• What you should do: Would you mind restating all of the records word for word, skipping the pictures?

:: Raw data ::

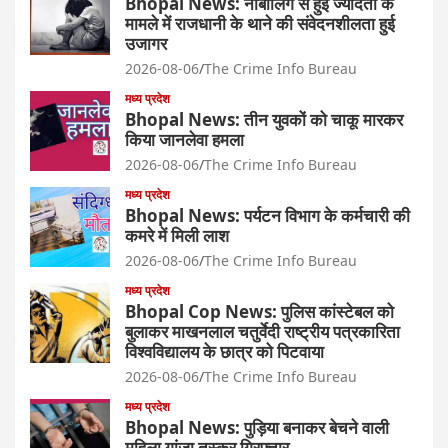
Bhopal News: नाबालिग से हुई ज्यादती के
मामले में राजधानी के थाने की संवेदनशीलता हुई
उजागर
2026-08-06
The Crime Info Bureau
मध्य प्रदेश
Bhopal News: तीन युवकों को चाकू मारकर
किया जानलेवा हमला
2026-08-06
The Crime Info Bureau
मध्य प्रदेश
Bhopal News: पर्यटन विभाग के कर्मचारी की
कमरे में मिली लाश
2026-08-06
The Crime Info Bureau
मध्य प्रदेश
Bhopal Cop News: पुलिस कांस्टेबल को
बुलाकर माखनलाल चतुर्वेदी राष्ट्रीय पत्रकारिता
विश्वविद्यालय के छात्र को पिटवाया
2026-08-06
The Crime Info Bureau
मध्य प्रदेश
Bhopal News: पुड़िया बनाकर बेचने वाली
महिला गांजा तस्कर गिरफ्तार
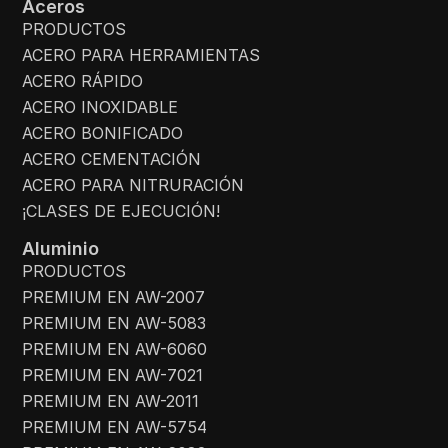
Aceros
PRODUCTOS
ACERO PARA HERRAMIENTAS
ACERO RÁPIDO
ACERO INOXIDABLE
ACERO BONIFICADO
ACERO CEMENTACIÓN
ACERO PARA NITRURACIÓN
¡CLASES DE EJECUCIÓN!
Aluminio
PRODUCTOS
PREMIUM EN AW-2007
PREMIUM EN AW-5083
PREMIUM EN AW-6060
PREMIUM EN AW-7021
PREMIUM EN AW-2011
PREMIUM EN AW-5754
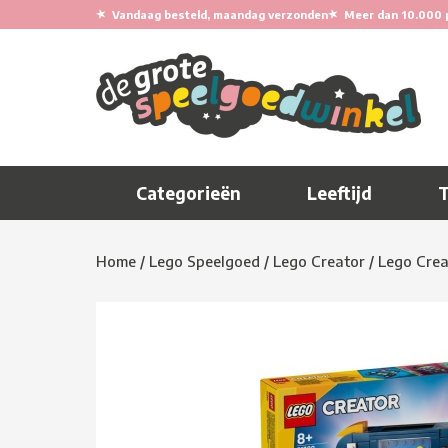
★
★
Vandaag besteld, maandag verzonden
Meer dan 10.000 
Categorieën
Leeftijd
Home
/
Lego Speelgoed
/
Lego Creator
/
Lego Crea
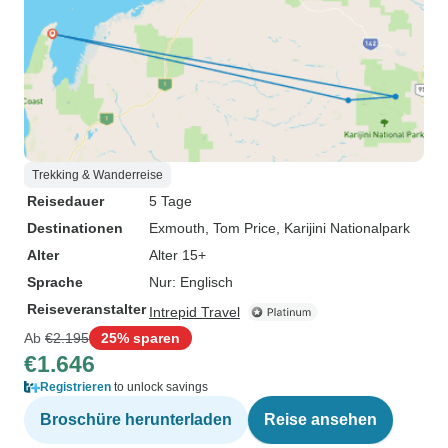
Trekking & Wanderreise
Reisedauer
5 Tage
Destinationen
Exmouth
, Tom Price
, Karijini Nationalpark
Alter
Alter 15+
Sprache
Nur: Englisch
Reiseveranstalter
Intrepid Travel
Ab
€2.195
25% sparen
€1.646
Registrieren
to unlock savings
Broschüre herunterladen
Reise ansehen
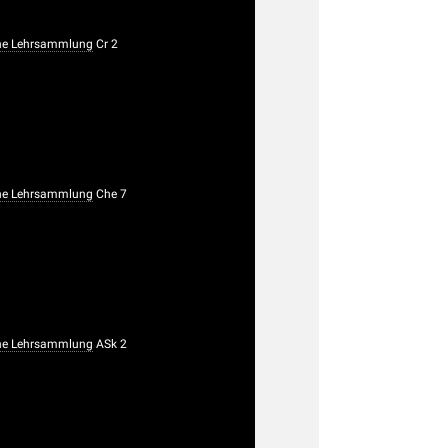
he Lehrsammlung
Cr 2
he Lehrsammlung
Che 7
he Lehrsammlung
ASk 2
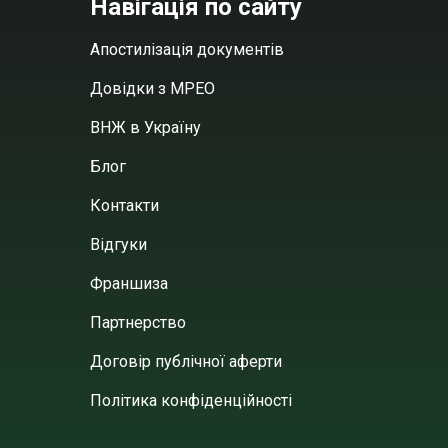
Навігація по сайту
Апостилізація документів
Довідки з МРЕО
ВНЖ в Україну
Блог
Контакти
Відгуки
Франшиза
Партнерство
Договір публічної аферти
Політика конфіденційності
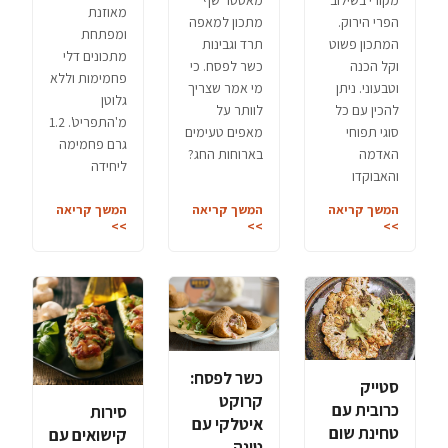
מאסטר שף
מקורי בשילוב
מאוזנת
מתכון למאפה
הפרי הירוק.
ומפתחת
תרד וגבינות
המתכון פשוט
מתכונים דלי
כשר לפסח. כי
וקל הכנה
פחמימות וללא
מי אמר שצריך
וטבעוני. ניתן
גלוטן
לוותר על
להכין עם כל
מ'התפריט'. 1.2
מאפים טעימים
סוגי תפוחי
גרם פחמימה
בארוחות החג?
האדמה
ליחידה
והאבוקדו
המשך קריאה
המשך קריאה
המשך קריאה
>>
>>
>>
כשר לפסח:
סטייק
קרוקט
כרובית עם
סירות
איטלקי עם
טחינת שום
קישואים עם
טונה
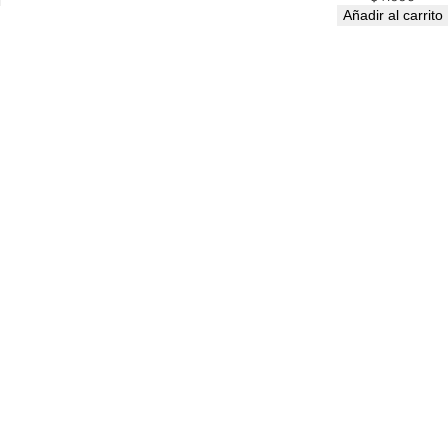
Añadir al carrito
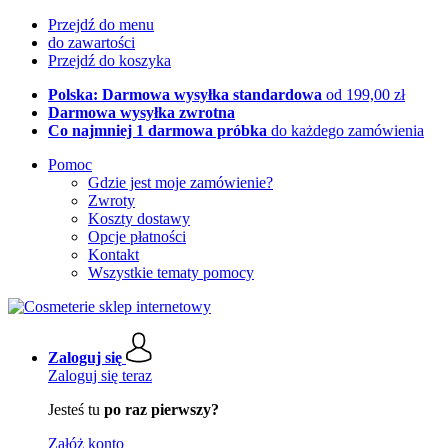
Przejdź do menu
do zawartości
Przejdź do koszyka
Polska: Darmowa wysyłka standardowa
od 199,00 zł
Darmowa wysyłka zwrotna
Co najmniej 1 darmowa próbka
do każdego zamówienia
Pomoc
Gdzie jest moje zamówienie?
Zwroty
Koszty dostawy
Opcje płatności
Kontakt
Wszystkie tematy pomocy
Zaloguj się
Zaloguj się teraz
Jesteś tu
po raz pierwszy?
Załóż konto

:::

• Response area:
Bhopal News: नाबालिग से हुई ज्यादती के
मामले में राजधानी के थाने की संवेदनशीलता हुई
उजागर
2026-08-06
The Crime Info Bureau
मध्य प्रदेश
Bhopal News: तीन युवकों को चाकू मारकर
किया जानलेवा हमला
2026-08-06
The Crime Info Bureau
मध्य प्रदेश
Bhopal News: पर्यटन विभाग के कर्मचारी की
कमरे में मिली लाश
2026-08-06
The Crime Info Bureau
मध्य प्रदेश
Bhopal Cop News: पुलिस कांस्टेबल को
बुलाकर माखनलाल चतुर्वेदी राष्ट्रीय पत्रकारिता
विश्वविद्यालय के छात्र को पिटवाया
2026-08-06
The Crime Info Bureau
मध्य प्रदेश
Bhopal News: पुड़िया बनाकर बेचने वाली
महिला गांजा तस्कर गिरफ्तार
Aceros
PRODUCTOS
ACERO PARA HERRAMIENTAS
ACERO RÁPIDO
ACERO INOXIDABLE
ACERO BONIFICADO
ACERO CEMENTACIÓN
ACERO PARA NITRURACIÓN
¡CLASES DE EJECUCIÓN!
Aluminio
PRODUCTOS
PREMIUM EN AW-2007
PREMIUM EN AW-5083
PREMIUM EN AW-6060
PREMIUM EN AW-7021
PREMIUM EN AW-2011
PREMIUM EN AW-5754
★
★
Vandaag besteld, maandag verzonden
Meer dan 10.000 
Categorieën
Leeftijd
Home
/
Lego Speelgoed
/
Lego Creator
/
Lego Crea
Trekking & Wanderreise
Reisedauer
5 Tage
Destinationen
Exmouth
, Tom Price
, Karijini Nationalpark
Alter
Alter 15+
Sprache
Nur: Englisch
Reiseveranstalter
Intrepid Travel
Ab
€2.195
25% sparen
€1.646
Registrieren
to unlock savings
Broschüre herunterladen
Reise ansehen
he Lehrsammlung
Cr 2
he Lehrsammlung
Che 7
he Lehrsammlung
ASk 2
Навігація по сайту
Апостилізація документів
Довідки з МРЕО
ВНЖ в Україну
Блог
Контакти
Відгуки
Франшиза
Партнерство
Договір публічної аферти
Політика конфіденційності
מאסטר שף
מקורי בשילוב
מאוזנת
מתכון למאפה
הפרי הירוק.
ומפתחת
תרד וגבינות
המתכון פשוט
מתכונים דלי
כשר לפסח. כי
וקל הכנה
פחמימות וללא
מי אמר שצריך
וטבעוני. ניתן
גלוטן
לוותר על
להכין עם כל
מ'התפריט'. 1.2
מאפים טעימים
סוגי תפוחי
גרם פחמימה
בארוחות החג?
האדמה
ליחידה
והאבוקדו
המשך קריאה
המשך קריאה
המשך קריאה
>>
>>
>>
כשר לפסח:
סטייק
קרוקט
כרובית עם
סירות
איטלקי עם
טחינת שום
קישואים עם
טונה
Añadir al carrito
Przejdź do menu
do zawartości
Przejdź do koszyka
Polska: Darmowa wysyłka standardowa
od 199,00 zł
Darmowa wysyłka zwrotna
Co najmniej 1 darmowa próbka
do każdego zamówienia
Pomoc
Gdzie jest moje zamówienie?
Zwroty
Koszty dostawy
Opcje płatności
Kontakt
Wszystkie tematy pomocy
Zaloguj się
Zaloguj się teraz
Jesteś tu
po raz pierwszy?
Załóż konto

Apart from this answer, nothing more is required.